But more recently there arose a feeling that manu-facturing should reap the kind of benefits that the retail sector was deriving from barcoding. It was at that point that Pryor began to investigate machine-readable coding for industrial rather than retail applications. The company invested heavily in Data Matrix technology, which offered two-dimensional coding that can be marked on virtually any kind of component; and it also acquired Absolute Vision, a small Birmingham company with valuable skills in visual decoding. The investments were made at just the right time.
Recommendations from the US Air Transport Association were encouraging new thinking by civil airlines. As a result, Boeing and Airbus decided to introduce policies encouraging aerospace engine manufacturers to mark all components with a 2D code. Pryor was then invited by a UK aerospace engine manufacturer to tender for the global supply of traceability equipment, and to be responsible both for the marking of components and for the equipment to read the markings.

■ **Action item A**
According to the Pryor passage, which small Birmingham company did Pryor acquire?
■ **Action item B**
Reproduce the Pryor passage starting at "Recommendations from the" and ending at "read the markings.", swapping "Boeing" for "Lockheed".
Rely solely on the Pryor passage when responding.

■ **Records**
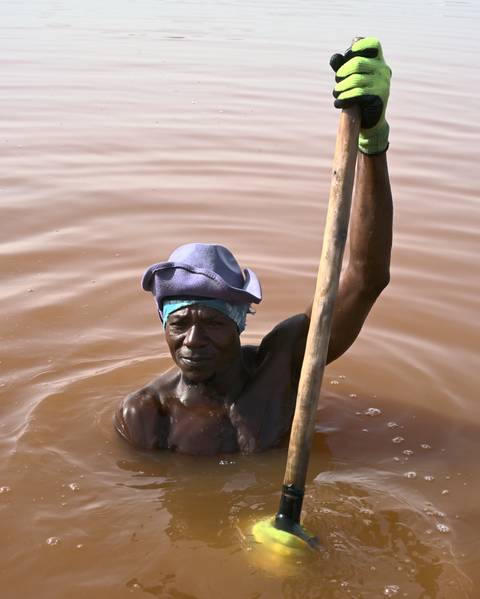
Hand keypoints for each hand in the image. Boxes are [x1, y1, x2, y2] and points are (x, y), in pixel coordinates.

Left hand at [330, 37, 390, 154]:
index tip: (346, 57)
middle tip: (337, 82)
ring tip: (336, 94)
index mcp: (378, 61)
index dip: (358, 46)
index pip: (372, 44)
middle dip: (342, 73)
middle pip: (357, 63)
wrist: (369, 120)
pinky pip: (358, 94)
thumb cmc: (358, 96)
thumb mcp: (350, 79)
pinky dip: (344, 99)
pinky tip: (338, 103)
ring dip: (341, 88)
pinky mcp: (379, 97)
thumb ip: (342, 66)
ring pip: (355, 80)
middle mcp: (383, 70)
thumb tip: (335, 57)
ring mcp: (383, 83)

---

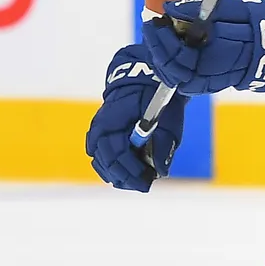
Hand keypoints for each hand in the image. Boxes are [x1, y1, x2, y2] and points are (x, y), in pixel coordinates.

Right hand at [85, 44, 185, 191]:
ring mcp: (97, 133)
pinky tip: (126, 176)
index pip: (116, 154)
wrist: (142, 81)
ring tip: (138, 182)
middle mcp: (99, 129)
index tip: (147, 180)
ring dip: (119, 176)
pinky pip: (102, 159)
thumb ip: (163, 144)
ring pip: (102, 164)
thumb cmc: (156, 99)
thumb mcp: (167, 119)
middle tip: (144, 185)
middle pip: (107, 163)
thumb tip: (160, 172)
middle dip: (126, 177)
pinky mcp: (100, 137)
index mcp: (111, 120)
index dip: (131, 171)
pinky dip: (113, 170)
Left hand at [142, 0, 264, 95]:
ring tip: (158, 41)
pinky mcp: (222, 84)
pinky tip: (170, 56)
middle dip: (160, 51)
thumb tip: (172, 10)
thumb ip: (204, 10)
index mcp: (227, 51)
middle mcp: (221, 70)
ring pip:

...

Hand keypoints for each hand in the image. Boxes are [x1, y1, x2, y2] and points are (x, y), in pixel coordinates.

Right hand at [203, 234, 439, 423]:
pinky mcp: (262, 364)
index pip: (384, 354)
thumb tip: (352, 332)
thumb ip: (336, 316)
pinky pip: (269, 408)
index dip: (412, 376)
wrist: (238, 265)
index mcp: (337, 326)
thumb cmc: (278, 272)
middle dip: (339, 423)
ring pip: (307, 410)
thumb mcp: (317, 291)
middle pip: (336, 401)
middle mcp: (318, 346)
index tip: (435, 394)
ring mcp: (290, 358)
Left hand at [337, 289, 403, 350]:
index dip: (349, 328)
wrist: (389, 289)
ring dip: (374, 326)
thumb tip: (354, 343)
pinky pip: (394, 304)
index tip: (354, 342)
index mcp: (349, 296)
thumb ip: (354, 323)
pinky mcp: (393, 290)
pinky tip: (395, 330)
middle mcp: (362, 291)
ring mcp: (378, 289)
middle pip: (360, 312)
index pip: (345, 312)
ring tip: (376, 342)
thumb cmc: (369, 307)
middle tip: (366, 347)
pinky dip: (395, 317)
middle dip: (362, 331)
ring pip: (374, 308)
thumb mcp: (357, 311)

■ **Written response A**
Absolute Vision

■ **Written response B**
Recommendations from the US Air Transport Association were encouraging new thinking by civil airlines. As a result, Lockheed and Airbus decided to introduce policies encouraging aerospace engine manufacturers to mark all components with a 2D code. Pryor was then invited by a UK aerospace engine manufacturer to tender for the global supply of traceability equipment, and to be responsible both for the marking of components and for the equipment to read the markings.